Собственно, читать оставалось немного:
«Думается, не будет ошибкой сказать, что при советской власти непосредственными обязанностями, и то с превеликой осторожностью, отваживались заниматься лишь бесы алкоголизма, прикрепляющиеся к рукам и ногам жертвы, да ещё, пожалуй, бесы разврата, выбирающие для крепления иные органы. Всё это скорее напоминало имитацию деятельности, потому что погубить атеиста, повторяем, невозможно в принципе. Попробуй открой дверь, если она уже открыта!
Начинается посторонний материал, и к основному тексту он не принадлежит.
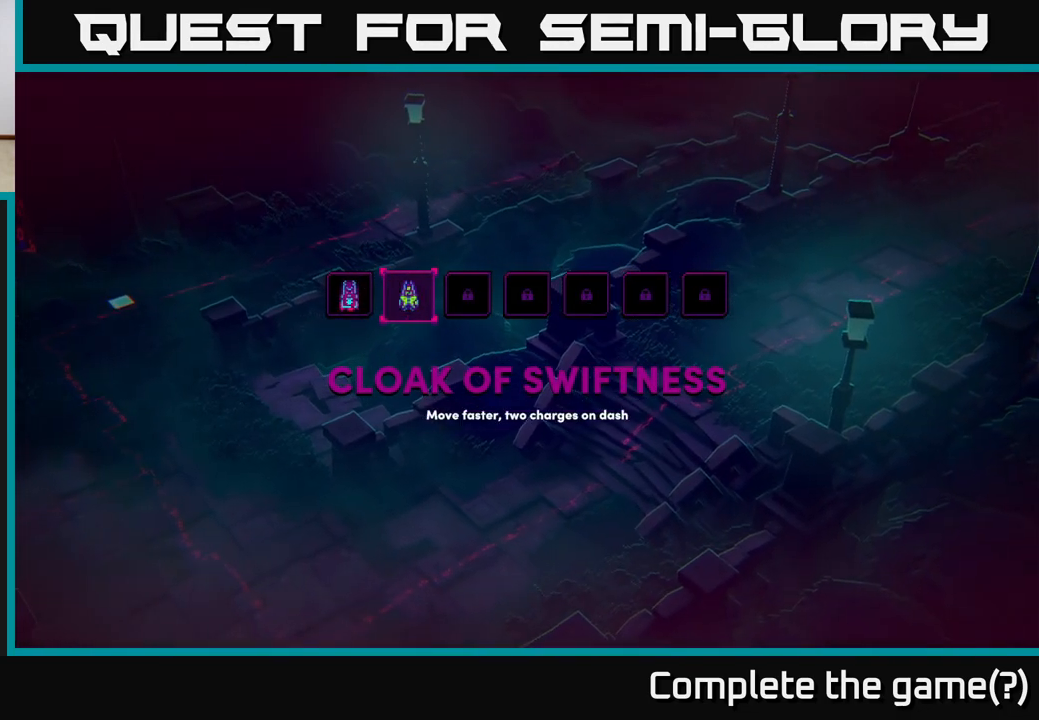
{"buttons": [], "left_stick": "center", "right_stick": "center", "events": []}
Но вот грянул 1991 год, и величайшая победа Дьявола обернулась величайшим его поражением: владыку тьмы изобличили, выявили и рассекретили. В подобной ситуации ему необходимо было срочно принять меры против бурно воскресающей духовности — и мелкие таившиеся в россиянах бесы разом вышли из подполья (по другой версии — хлынули через открытые границы).
Вернулось кликушество, проявившись, правда, на сей раз не в деревнях, а в толпах фанатствующей молодёжи. Отмена смертной казни придала бесам неслыханную ранее храбрость. Количество правонарушений, если верить статистике, возросло в десятки раз, расцвели почти неведомые доселе наркомания, организованная преступность и профессиональная проституция, но, как бы ни злобствовал сатана, свечки и впредь будут ставиться, а храмы строиться».